Darcy Stacom, Queen of the Skyscrapers and broker of Atlantic Yards to Greenland USA, leaves CBRE.

‘Skyscraper queen’ leaves CBRE as New York property crisis deepens, the Financial Times reported Feb. 5:

Darcy Stacom, one of the most powerful figures in New York City real estate, is leaving brokerage firm CBRE after 22 years in a further sign of the crisis upending commercial property. Stacom, dubbed the Queen of the Skyscrapers for her record-breaking sales of Manhattan towers, is starting a boutique advisory firm, Stacom CRE, to guide clients through a real estate market that is now in turmoil after a generation of rising valuations.
The move implies she's winding down a career that includes the sale of the General Motors Building  and Peter Cooper Village and Stuyvesant Town. 

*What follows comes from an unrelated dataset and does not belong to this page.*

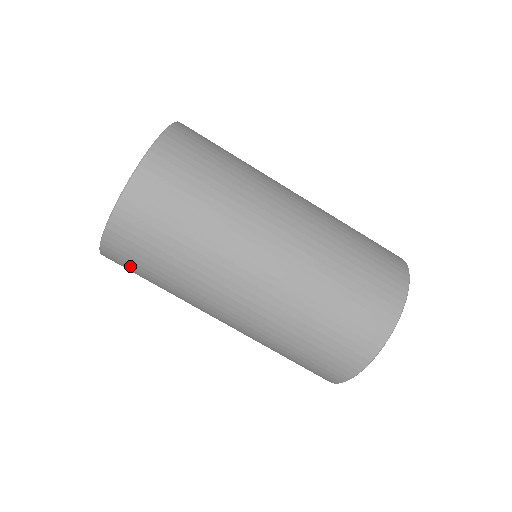
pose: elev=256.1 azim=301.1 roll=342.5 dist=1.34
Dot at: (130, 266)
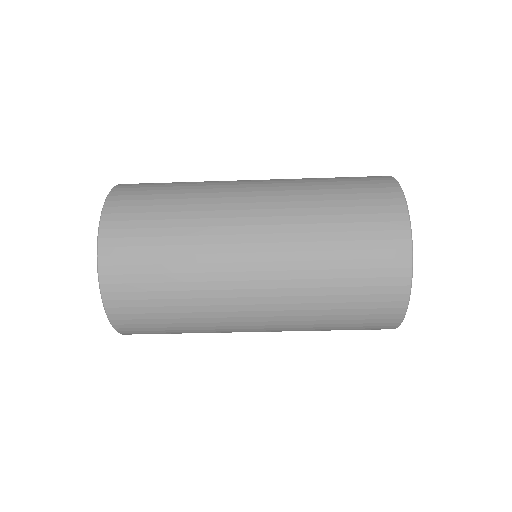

Real estate observer Hiten Samtani called it an "unceremonious exit," adding "Still has a fabulous Rolodex and knowledge and can pull off a big deal here and there, but at least for now chatter is that it won't be a real player in the space."

About Atlantic Yards

Unmentioned in that article--or any of the subsequent coverage--is that Stacom in 2013 brokered the sale of 70% of Atlantic Yards going forward--excepting the arena and the B2 tower--from Forest City Enterprises to Greenland USA, the new arm of Shanghai-based Greenland Holding Corp.

"Well, Greenland is building 300 buildings a year, and I think something like 50 of them are over 50 stories, a bunch of them are over 100, so this is an incredibly sophisticated developer," Stacom said in an early 2014 interview with Crain's New York Business, as I reported. "And we looked at who were major players globally and who were major builders globally, that could look at the size and scale of this project, and say This is of interest to me."

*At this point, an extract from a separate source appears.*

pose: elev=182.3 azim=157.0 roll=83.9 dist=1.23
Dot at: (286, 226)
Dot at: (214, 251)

"They came in for their first visit. I actually happened to take them out for the tour in Brooklyn and by the time they got done, they said, We'd like to have dinner with Bruce Ratner. Tonight?" she recalled, chuckling. "Actually, MaryAnne Gilmartin, the president, came in, and it just built from there. They were quick, they were decisive. I think they were disappointed it was only 6 and a half million feet." 

Greenland's risks

Asked if Chinese investors might be wary of investing based on Japanese investors' ill-fated foray into New York in the 1990s, Stacom said it was a matter of a short-term focus. "If you invest for the long term," she said, "this market always comes up with new highs."

At the time, I quipped: and now they can take advantage of EB-5 financing, too!

It turns out that even that low-cost financing didn't help, and Greenland USA has run aground, facing foreclosure of its interest in six railyard sites, the collateral in its loans from EB-5 investors. (Greenland in 2014 renamed the project Pacific Park and in 2018 took over all but 5% of Forest City's remaining stake.) 

Greenland clearly had a flawed crystal ball. That was evident in a November 2013 Wall Street Journal report quoting Greenland Chairman, Zhang Yuliang, who claimed--absurdly, in retrospect--before the Forest City deal closed that they could finish the project in eight years.

Maybe Stacom's right that, in the long term, the Atlantic Yards/Pacific Park site will be valuable. In the short term, the cost of the platform and paying for railyard development rights, especially in the absence of a successor to the 421-a tax break, has stymied progress.

But who knows--maybe her new Stacom CRE will get involved in the project's future, helping find new buyers in the foreclosure auction, or maybe its aftermath.